Dan suratnya sangat panjang. Aku menutupnya sebelum selesai.
“Aryn!” Kristina memanggilku, sedang Nunuk mengintip dari balik pintu.
Ya, kami sedang berfoto di salah satu studio foto dekat sekolah. Kami memakai seragam putih abu-abu dan sepatu yang sama. Sepatu Warrior yang disebutkan Diksa di dalam suratnya. Dan memang sengaja untuk membentuk kenangan di hari ini. Suatu hari, ketika mungkin aku rindu, aku bisa membukanya.
“Baca apa kamu, Ryn?” Rini melihatku begitu aku memasukkan kertas itu ke dalam tas yang ditumpuk bersama tas milik kawan-kawan lain.
Aku melihatnya dengan tangan masih mengotak-atik tas, “Surat,” jawabku.
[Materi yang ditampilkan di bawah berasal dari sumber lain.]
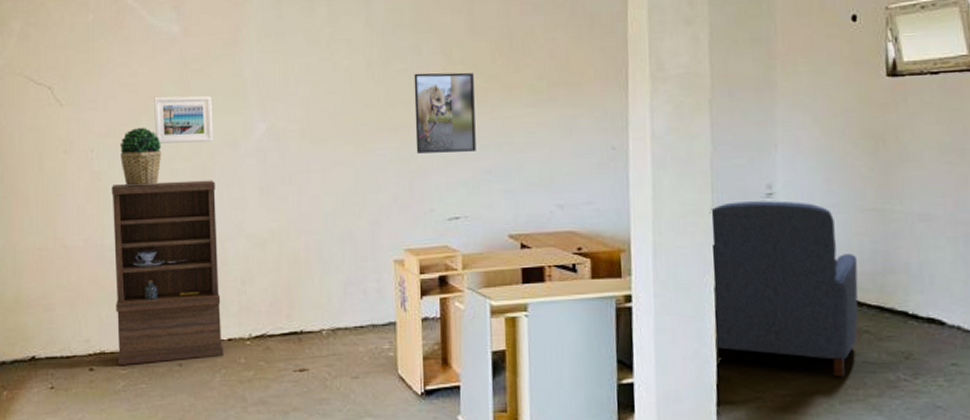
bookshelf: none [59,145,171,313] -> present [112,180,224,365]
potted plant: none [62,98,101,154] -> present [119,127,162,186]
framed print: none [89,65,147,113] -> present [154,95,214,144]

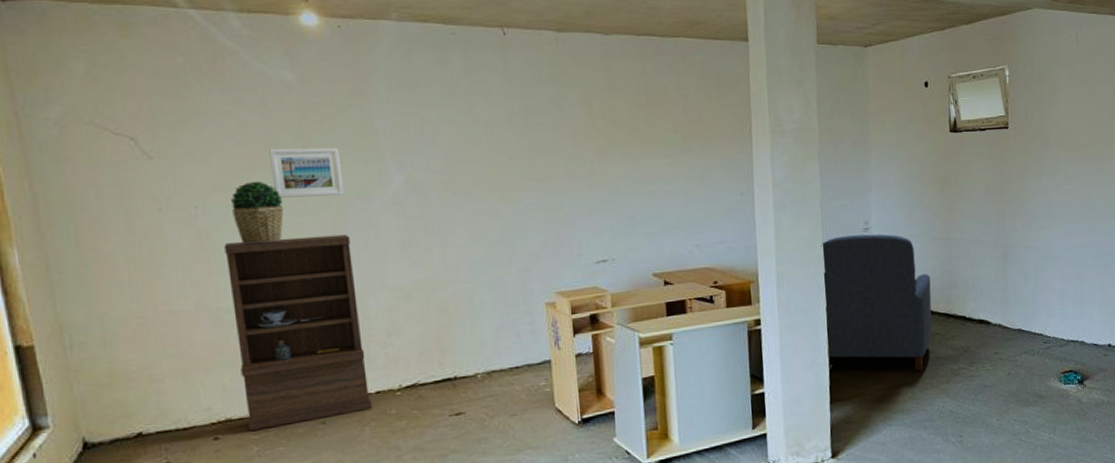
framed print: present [414,72,476,154] -> none [556,125,620,202]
Betapa jawaban itu teramat membuat keingintahuan kawan-kawanku memuncak. Semua menolah, Rini, Kristina, Nunuk. Mereka semua menatapku. “Surat dari siapa?” Kristina segera bertanya, dan seolah semua juga menanyakan hal yang sama lewat tatapan kawan-kawanku itu.Harus kuakui, biarpun mereka adalah kawan-kawan yang sangat kupercaya, tapi aku enggan bercerita hal semacam ini. Bukan karena apa-apa. Aku baru putus dengan kak Irawan, kemudian menerima surat dari laki-laki lain? Itu tidak masuk akal dan meskipun itu adanya, aku bingung bagaimana bereaksi.
“Irawan?” tebak Rini.
Aku segera menggeleng.
“Rizal?” Tanya Nunuk, dan pasti dia bergurau.
Aku tertawa pelan, “Untuk apa Rizal mengirimu surat?”
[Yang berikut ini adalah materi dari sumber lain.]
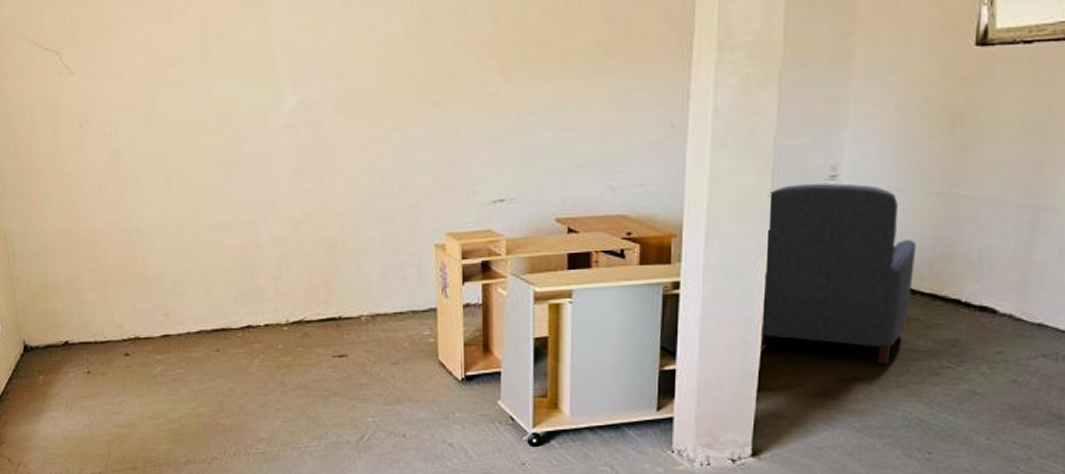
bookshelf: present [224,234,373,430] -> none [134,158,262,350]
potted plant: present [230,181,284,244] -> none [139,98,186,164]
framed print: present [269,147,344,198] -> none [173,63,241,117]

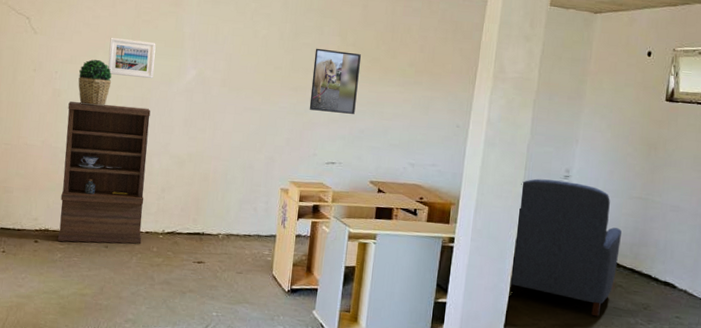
bookshelf: none [134,158,262,350] -> present [57,101,151,244]
potted plant: none [139,98,186,164] -> present [78,59,112,106]
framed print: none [173,63,241,117] -> present [108,37,156,78]
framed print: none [458,38,525,130] -> present [309,48,362,114]

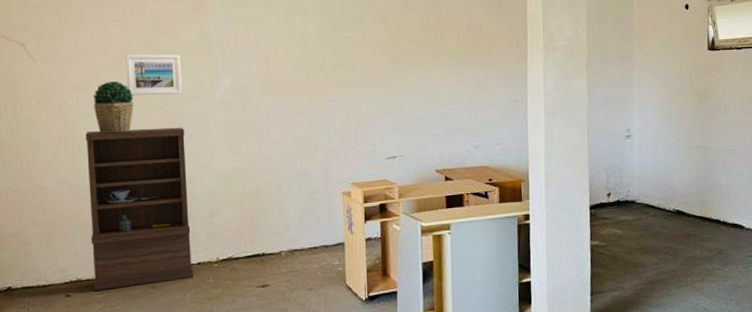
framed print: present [309,48,362,114] -> none [358,39,410,105]
chair: present [510,178,622,317] -> none [586,141,688,269]

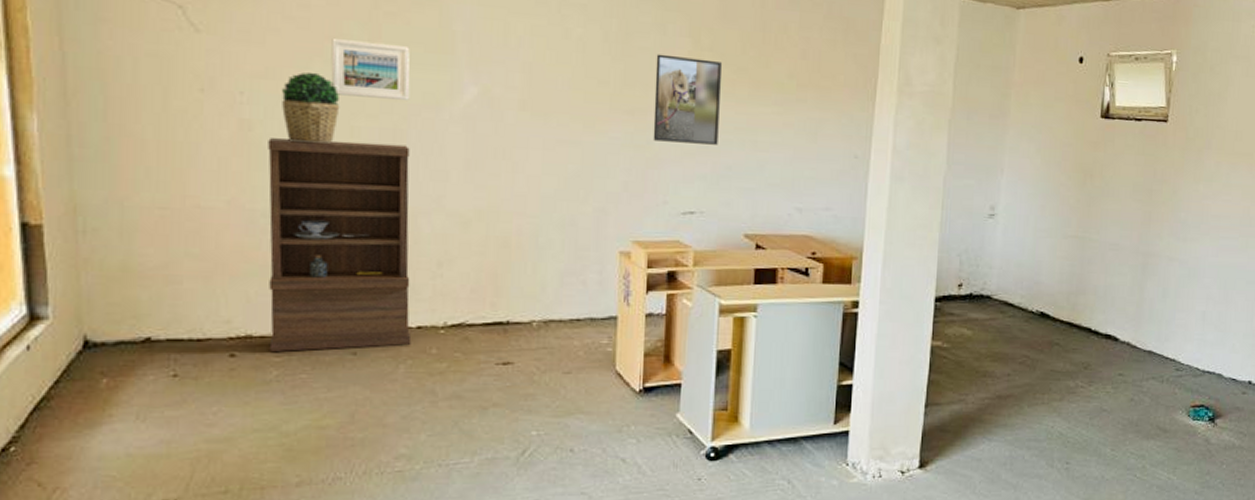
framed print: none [358,39,410,105] -> present [653,54,723,145]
Kemudian Nunuk berujar dalam tawanya, “Siapa tahu dia ngajak ke pasar malam, ngajak kau makan terus kita ikutan,” dan tawa Nunuk diikuti yang lain termasuk aku.
“Ayo siap-siap!”
Juru foto kami sudah memanggil. Pak Ndowi membawa kameranya dan meminta kami berbaris sesuai yang kami mau, kemudian beliau yang merapikan. Sejenak serius, sejenak tersenyum, sejenak tertawa. Yang kemudian kenangan-kenangan di foto itu menjadi kenangan yang paling kurindukan di hari sekarang.